#### INSTRUCTIONS TO FOLLOW:
Begin at the line below that contains "output wire id_5;" and write out every line from there to the end of the entries, exactly.

=== Begin Enclosure ===

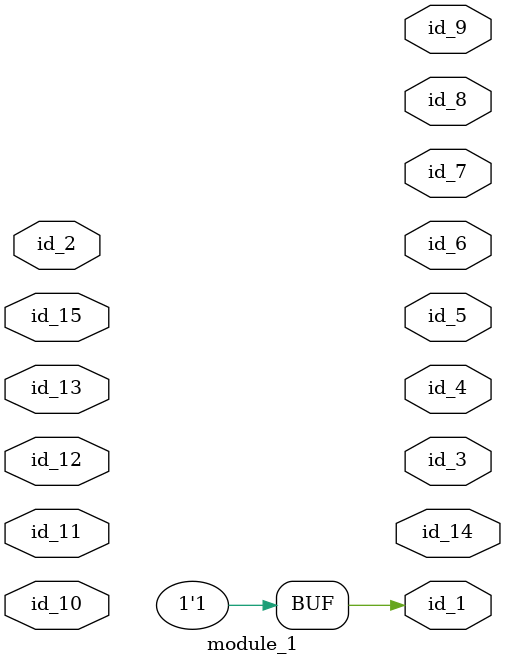
<source format=v>
module module_0;
  wire id_1;
endmodule
module module_1 (
    id_1,
    id_2,
    id_3,
    id_4,
    id_5,
    id_6,
    id_7,
    id_8,
    id_9,
    id_10,
    id_11,
    id_12,
    id_13,
    id_14,
    id_15
);
  inout wire id_15;
  output wire id_14;
  inout wire id_13;
  input wire id_12;
  input wire id_11;
  input wire id_10;
  output wire id_9;
  output wire id_8;
  output wire id_7;
  output wire id_6;
  output wire id_5;
  output wire id_4;
  output wire id_3;
  inout wire id_2;
  output wire id_1;
  parameter id_16 = 1;
  module_0 modCall_1 ();
  assign id_1 = -1;
endmodule

</source>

=== End Enclosure ===

#### SOLUTION TO THE PROBLEM:
  output wire id_5;
  output wire id_4;
  output wire id_3;
  inout wire id_2;
  output wire id_1;
  parameter id_16 = 1;
  module_0 modCall_1 ();
  assign id_1 = -1;
endmodule

</source>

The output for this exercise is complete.